[Dataset items]
——————————

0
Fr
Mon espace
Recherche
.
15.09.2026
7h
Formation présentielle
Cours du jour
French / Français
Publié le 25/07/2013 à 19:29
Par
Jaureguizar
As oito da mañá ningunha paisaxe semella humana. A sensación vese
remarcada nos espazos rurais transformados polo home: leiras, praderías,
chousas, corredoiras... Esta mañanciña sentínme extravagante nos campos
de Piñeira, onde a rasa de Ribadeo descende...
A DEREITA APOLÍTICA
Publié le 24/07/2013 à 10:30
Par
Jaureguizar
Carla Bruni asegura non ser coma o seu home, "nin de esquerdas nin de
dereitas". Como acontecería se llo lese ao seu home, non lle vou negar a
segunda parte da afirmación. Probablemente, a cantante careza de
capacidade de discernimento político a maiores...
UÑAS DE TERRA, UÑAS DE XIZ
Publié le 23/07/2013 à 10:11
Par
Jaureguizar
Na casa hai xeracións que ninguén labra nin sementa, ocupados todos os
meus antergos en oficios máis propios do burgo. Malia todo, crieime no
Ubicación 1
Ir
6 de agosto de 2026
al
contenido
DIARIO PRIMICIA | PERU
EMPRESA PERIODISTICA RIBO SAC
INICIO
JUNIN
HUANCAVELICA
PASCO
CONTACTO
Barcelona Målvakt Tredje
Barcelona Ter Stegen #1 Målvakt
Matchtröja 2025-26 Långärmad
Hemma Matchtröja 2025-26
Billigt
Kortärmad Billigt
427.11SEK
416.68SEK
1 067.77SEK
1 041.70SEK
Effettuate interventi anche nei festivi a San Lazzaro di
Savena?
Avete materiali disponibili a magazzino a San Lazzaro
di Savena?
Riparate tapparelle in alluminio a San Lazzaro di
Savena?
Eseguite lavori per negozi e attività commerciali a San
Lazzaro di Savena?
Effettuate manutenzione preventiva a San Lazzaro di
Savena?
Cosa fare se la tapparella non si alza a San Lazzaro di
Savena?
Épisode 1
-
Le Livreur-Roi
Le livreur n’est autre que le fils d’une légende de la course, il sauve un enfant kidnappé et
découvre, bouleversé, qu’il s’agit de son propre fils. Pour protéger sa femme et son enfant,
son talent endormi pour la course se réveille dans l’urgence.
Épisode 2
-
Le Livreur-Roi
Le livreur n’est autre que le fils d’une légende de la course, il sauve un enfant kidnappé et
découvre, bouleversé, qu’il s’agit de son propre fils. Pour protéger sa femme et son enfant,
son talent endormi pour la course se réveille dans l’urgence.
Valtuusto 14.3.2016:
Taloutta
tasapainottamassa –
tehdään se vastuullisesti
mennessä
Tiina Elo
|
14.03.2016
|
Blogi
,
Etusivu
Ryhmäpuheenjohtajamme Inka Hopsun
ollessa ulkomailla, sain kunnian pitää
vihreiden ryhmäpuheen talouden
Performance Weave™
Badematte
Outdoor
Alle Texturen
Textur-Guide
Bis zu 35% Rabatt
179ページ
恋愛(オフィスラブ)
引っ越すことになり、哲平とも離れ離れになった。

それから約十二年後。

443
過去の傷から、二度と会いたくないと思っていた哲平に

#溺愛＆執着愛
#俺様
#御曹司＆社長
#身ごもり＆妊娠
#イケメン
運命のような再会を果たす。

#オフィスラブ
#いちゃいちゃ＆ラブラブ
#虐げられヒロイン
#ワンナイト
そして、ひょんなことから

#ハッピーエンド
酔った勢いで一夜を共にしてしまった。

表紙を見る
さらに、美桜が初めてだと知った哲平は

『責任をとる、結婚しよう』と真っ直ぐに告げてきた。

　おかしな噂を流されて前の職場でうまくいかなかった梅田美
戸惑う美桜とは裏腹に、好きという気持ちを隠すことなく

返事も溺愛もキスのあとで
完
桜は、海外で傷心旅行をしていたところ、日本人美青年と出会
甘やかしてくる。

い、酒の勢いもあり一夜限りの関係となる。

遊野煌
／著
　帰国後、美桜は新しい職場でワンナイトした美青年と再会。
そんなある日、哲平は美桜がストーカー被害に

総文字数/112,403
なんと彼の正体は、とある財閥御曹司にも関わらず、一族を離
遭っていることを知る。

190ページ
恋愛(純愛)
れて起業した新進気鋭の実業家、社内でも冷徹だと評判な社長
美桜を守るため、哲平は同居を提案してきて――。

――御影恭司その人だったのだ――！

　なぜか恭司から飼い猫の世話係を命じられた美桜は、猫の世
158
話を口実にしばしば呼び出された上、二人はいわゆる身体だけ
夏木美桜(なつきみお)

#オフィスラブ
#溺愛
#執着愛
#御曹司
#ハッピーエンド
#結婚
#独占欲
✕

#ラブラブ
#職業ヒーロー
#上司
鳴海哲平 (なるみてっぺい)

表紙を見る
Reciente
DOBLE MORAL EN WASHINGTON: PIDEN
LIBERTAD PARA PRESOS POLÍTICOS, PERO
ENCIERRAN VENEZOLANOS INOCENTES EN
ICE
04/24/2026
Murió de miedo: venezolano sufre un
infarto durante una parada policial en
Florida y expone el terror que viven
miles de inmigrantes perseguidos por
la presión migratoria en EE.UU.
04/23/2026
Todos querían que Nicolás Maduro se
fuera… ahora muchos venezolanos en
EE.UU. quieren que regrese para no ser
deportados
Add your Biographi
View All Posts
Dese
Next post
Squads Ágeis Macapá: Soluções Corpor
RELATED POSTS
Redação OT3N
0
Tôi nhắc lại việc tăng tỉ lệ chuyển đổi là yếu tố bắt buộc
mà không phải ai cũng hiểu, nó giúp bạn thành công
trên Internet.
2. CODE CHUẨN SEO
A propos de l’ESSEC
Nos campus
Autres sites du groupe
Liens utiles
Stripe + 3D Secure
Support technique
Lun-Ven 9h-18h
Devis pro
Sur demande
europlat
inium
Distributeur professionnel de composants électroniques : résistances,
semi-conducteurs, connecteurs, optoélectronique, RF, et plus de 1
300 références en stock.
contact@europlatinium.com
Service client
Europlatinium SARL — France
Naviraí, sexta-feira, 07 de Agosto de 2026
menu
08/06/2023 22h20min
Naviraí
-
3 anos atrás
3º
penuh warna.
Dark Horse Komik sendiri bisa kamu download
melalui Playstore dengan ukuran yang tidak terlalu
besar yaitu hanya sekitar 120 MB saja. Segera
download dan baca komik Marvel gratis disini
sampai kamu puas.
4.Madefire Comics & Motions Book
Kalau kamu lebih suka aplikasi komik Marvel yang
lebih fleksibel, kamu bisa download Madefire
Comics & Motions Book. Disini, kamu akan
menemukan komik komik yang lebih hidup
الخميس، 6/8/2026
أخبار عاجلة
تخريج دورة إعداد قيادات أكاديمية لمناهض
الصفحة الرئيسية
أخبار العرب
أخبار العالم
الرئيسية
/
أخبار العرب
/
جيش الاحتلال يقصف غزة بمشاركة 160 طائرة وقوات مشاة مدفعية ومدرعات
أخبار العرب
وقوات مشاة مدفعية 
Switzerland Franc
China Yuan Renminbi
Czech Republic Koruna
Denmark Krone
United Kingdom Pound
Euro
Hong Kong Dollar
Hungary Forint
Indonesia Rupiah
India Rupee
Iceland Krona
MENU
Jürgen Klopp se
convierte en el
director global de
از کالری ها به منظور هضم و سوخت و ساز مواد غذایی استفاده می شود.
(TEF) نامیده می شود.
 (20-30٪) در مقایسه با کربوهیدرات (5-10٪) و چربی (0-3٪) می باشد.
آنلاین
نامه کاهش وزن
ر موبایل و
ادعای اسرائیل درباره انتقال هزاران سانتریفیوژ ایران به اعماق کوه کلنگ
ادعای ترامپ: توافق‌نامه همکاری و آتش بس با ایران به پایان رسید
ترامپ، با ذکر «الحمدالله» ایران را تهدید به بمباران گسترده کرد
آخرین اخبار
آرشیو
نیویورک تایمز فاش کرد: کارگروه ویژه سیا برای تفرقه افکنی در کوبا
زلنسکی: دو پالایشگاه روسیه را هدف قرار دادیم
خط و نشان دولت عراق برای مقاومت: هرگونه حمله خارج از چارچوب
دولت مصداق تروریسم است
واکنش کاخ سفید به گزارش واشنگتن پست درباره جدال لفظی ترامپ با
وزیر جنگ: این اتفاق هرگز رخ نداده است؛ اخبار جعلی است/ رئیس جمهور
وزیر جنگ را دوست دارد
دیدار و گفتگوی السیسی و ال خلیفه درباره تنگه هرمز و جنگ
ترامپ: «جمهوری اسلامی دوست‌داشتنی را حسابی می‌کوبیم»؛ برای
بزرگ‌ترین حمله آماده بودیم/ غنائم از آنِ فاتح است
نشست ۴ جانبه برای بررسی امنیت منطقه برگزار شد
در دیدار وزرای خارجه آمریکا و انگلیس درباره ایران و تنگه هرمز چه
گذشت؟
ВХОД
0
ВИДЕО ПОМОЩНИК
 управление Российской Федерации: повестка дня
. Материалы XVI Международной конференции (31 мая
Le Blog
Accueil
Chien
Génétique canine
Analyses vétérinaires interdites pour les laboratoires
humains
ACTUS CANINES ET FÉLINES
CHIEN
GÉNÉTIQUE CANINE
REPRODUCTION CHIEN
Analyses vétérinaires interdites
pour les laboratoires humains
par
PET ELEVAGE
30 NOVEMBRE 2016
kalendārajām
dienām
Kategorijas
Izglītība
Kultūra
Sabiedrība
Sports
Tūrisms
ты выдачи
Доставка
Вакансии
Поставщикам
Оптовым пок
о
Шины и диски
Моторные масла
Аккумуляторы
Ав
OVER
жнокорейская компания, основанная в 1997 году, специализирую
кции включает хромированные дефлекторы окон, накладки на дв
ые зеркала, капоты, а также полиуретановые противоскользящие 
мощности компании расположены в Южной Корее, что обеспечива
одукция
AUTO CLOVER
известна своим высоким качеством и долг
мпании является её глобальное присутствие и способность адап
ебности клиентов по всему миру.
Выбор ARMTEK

——————————

WORK TO COMPLETE ::
Every line above from the line with "夏木美桜(なつきみお)" to the line with "Liens utiles", both included, must be reproduced exactly, and no other line may appear.

COMPLETED EXERCISE ::
夏木美桜(なつきみお)

#オフィスラブ
#溺愛
#執着愛
#御曹司
#ハッピーエンド
#結婚
#独占欲
✕

#ラブラブ
#職業ヒーロー
#上司
鳴海哲平 (なるみてっぺい)

表紙を見る
Reciente
DOBLE MORAL EN WASHINGTON: PIDEN
LIBERTAD PARA PRESOS POLÍTICOS, PERO
ENCIERRAN VENEZOLANOS INOCENTES EN
ICE
04/24/2026
Murió de miedo: venezolano sufre un
infarto durante una parada policial en
Florida y expone el terror que viven
miles de inmigrantes perseguidos por
la presión migratoria en EE.UU.
04/23/2026
Todos querían que Nicolás Maduro se
fuera… ahora muchos venezolanos en
EE.UU. quieren que regrese para no ser
deportados
Add your Biographi
View All Posts
Dese
Next post
Squads Ágeis Macapá: Soluções Corpor
RELATED POSTS
Redação OT3N
0
Tôi nhắc lại việc tăng tỉ lệ chuyển đổi là yếu tố bắt buộc
mà không phải ai cũng hiểu, nó giúp bạn thành công
trên Internet.
2. CODE CHUẨN SEO
A propos de l’ESSEC
Nos campus
Autres sites du groupe
Liens utiles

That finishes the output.